More to outdoor grilling than cooking

Warm weather is a sign to fire up the outdoor grill. To get the best from your grill, proper cleaning and maintenance are essential.

Whether you are a fan of charcoal or gas grilling, both require regular maintenance to ensure the best and safest cooking experience. Keeping your grill in good repair and ready for the next barbeque is easier than you might think with these tips from Michigan State University Extension. It only requires a wire brush, rags and cooking oil. Routine maintenance and a twice a year overhaul can extend the life of your grill, reduce waste by prolonging the grill’s life and save natural resources by using less gas.

Invest in a good wire grill brush. Brushing the grates before and after each use will prevent food and bacteria buildup. Make sure you clean both sides of the grates. After each grate cleaning, soak the brush in hot soapy water to eliminate food particles and bacteria so they aren’t reintroduced to the grate surface during the next cleaning. Hang the brush to dry with the brush upside down. This will extend the life of your brush. Keep your brush inside to prevent exposure to weather.

After cleaning, spray the cool grates with cooking oil to prevent rust. The grates also can be wiped with a rag covered with a small amount of cooking oil.

For gas grills next, clean the burners. These can become covered in grease and food particles which result in uneven heating. Make sure the burners are cleaned only when cool. Use the grate brush to scrub the covers and around the port holes to unclog them.

If your grill has a grease trap, make sure it is emptied. Grease is very flammable and may catch on fire if it gets too hot.

For charcoal grills, the charcoal or ash should be cleaned out after EACH use. Then use the wire brush to clean the sides and ash catchers. Keeping your grill clean will reduce excess smoke during cooking and bad tastes left on old charcoal.
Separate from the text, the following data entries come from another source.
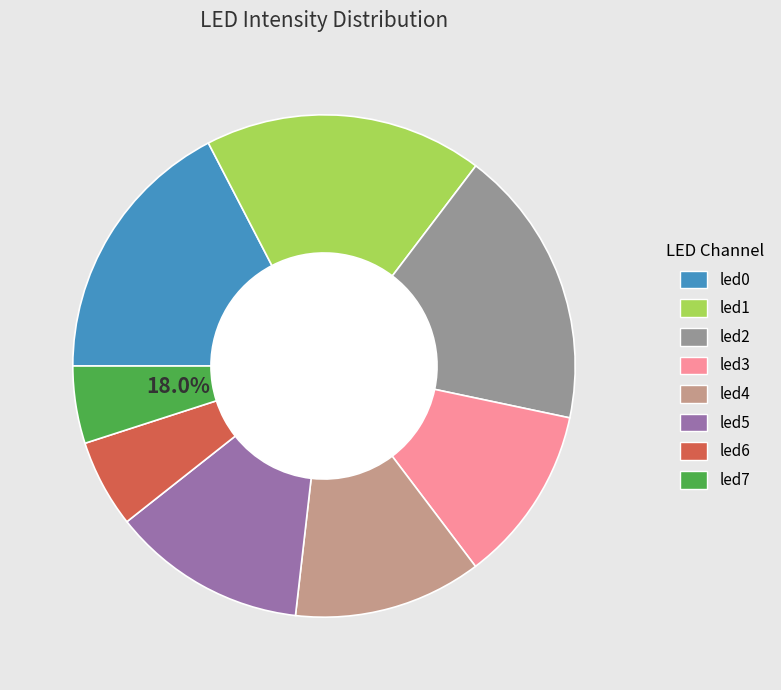

To the nearest percent, what is the difference between the largest and smallest slice percentages?

13%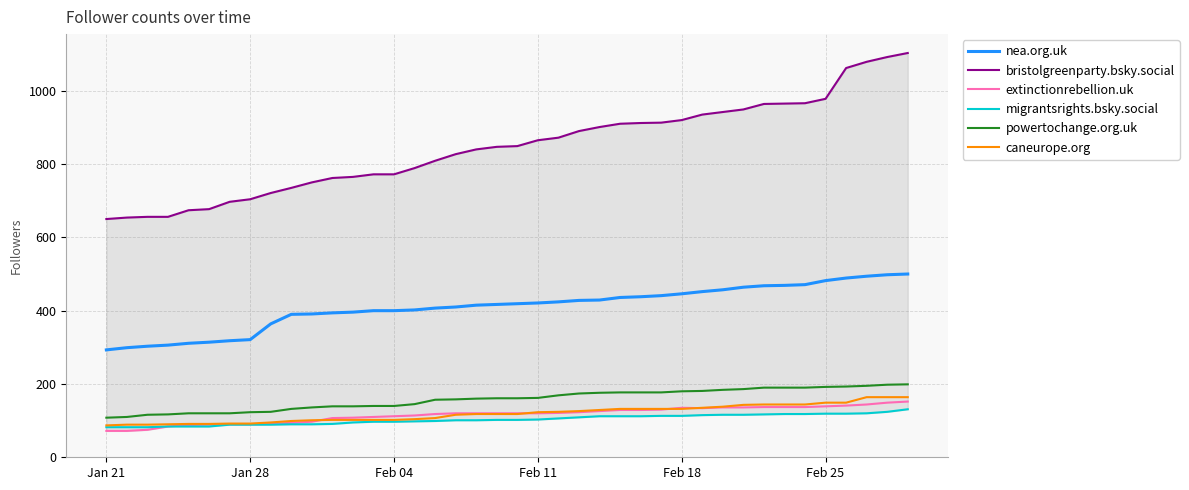

True or false: extinctionrebellion.uk and powertochange.org.uk intersect in this chart.

False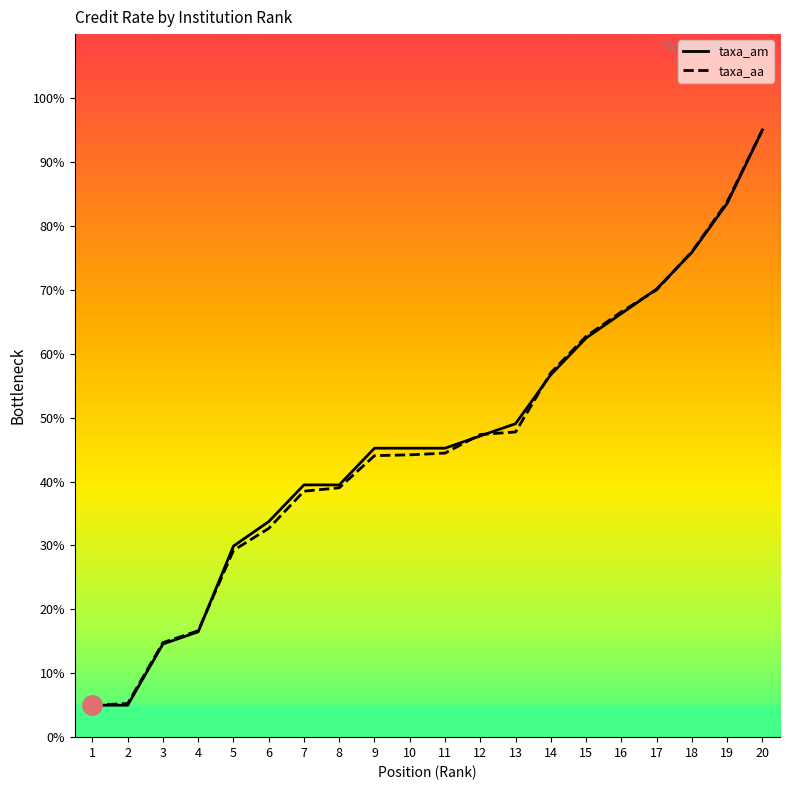

How many lines are shown in the chart?

2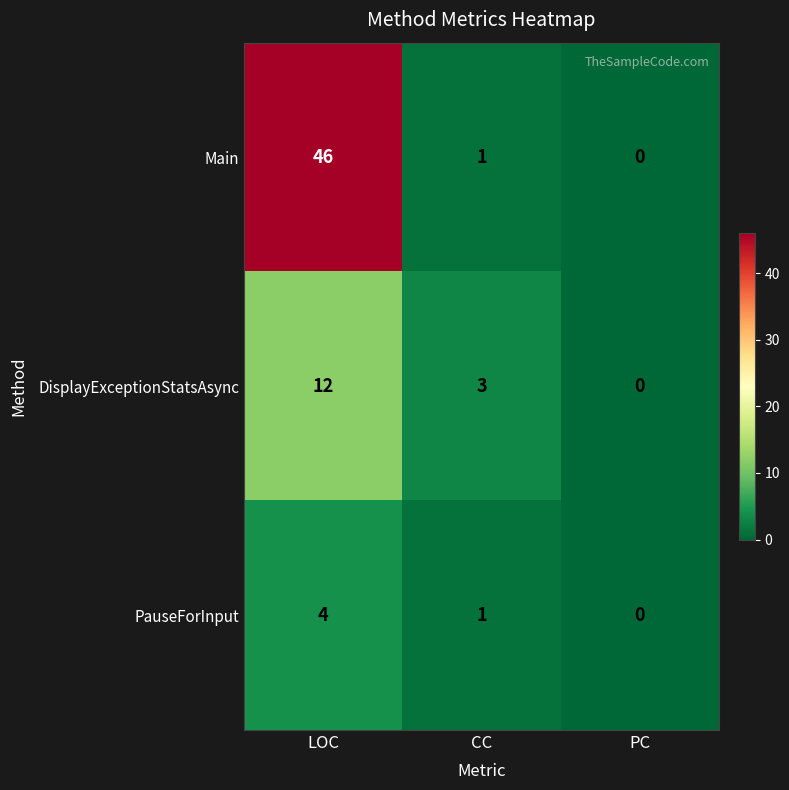

True or false: DisplayExceptionStatsAsync has a value of 1 at CC.

False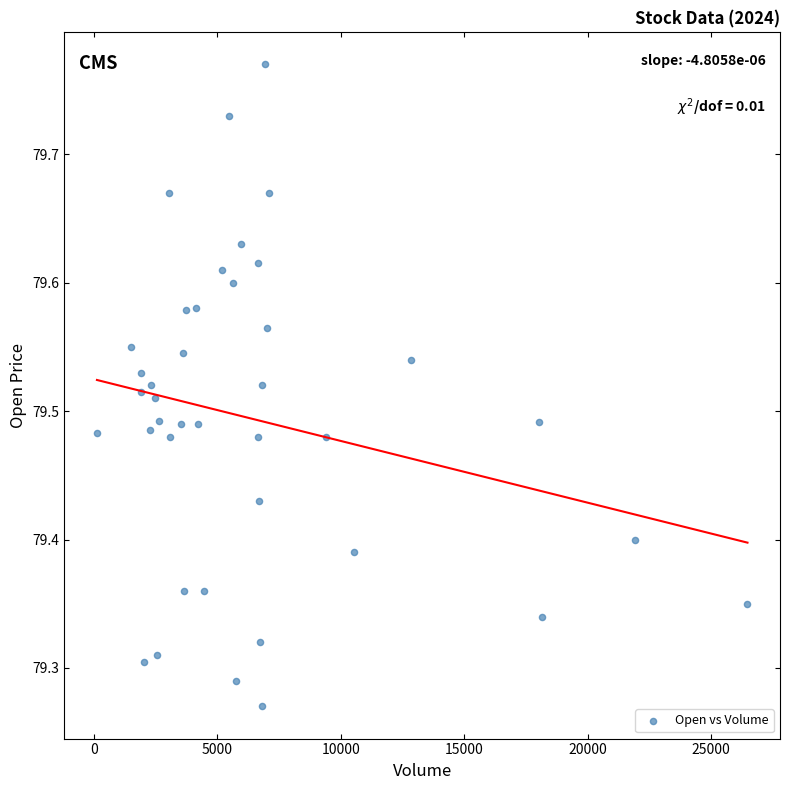

What is the range of X values (max minus min)?

26362.0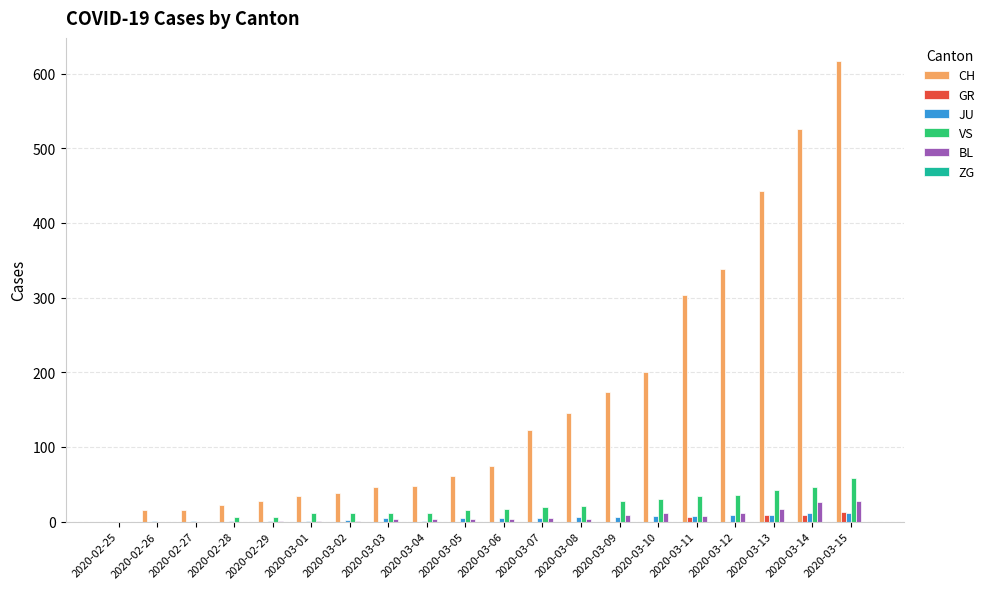

How many series are shown in this chart?

5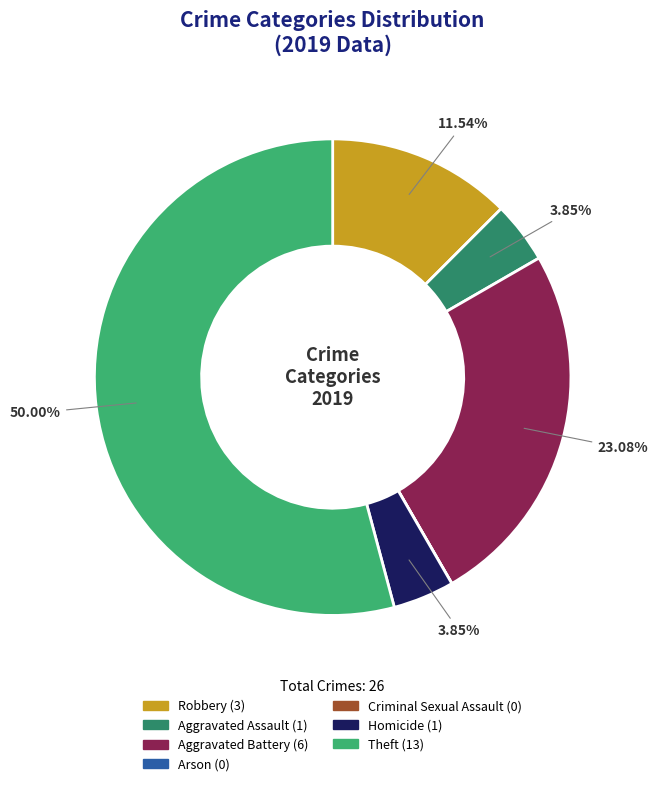

Rank the categories by value from highest to lowest.

Theft, Aggravated Battery, Robbery, Aggravated Assault, Homicide, Arson, Criminal Sexual Assault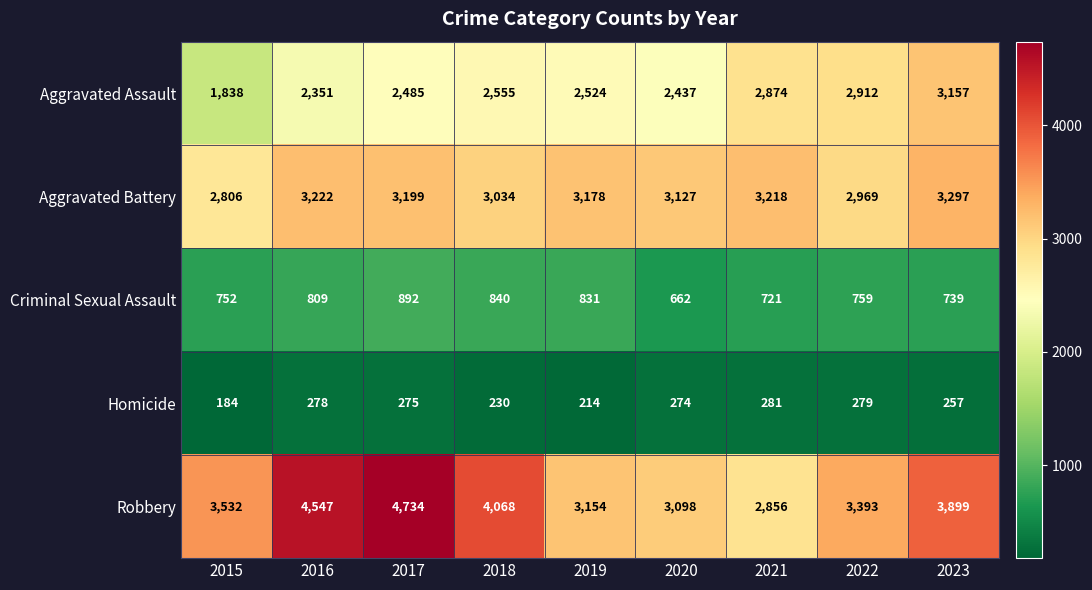

What is the difference between the maximum and second lowest values in the Criminal Sexual Assault series?

171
Twice a year, it’s a good practice to give the grill an extensive cleaning especially if you use it frequently. For gas grills, disconnect the propane tank before starting. Start by soaking the grates in hot soapy water, then scrub to thoroughly clean off grease, food and bacteria. Check all connectors, joints, fasteners and hoses to make sure there are no cracks, leaks and any corrosion. Check all fasteners and screws on wheels, handles and knobs. Make sure hinges are working properly. After the grill is reassembled, put the grates in and turn the grill on for 10 minutes to burn off any leftover cleaning products and completely dry the grates (especially if they are cast iron). After the grates are cool, reapply the cooking oil layer.

Invest in a good fitting grill cover. This is will extend the life of the grill and reduce the need for more frequent cleaning.

Following a regular cleaning and maintenance schedule will extend the life of your grill and make sure it’s ready for the next big barbecue.